Problem to solve: Print every record exactly as it appears. Leave the pictures out.

(Saved entries)

%%

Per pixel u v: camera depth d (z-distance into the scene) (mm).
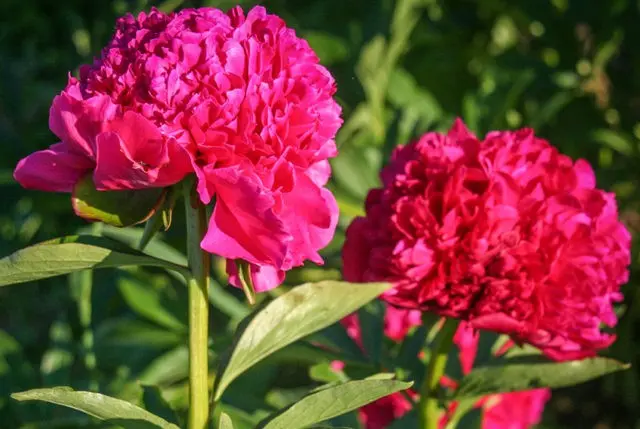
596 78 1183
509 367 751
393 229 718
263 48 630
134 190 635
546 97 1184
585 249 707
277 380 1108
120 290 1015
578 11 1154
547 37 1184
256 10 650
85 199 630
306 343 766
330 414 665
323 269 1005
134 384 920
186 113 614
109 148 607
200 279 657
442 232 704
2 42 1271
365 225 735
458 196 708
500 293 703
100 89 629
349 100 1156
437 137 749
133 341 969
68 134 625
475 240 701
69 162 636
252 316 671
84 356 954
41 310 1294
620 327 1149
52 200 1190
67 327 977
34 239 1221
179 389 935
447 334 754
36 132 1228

%%

Response box:
Per pixel u v: camera depth d (z-distance into the scene) (mm).
596 78 1183
509 367 751
393 229 718
263 48 630
134 190 635
546 97 1184
585 249 707
277 380 1108
120 290 1015
578 11 1154
547 37 1184
256 10 650
85 199 630
306 343 766
330 414 665
323 269 1005
134 384 920
186 113 614
109 148 607
200 279 657
442 232 704
2 42 1271
365 225 735
458 196 708
500 293 703
100 89 629
349 100 1156
437 137 749
133 341 969
68 134 625
475 240 701
69 162 636
252 316 671
84 356 954
41 310 1294
620 327 1149
52 200 1190
67 327 977
34 239 1221
179 389 935
447 334 754
36 132 1228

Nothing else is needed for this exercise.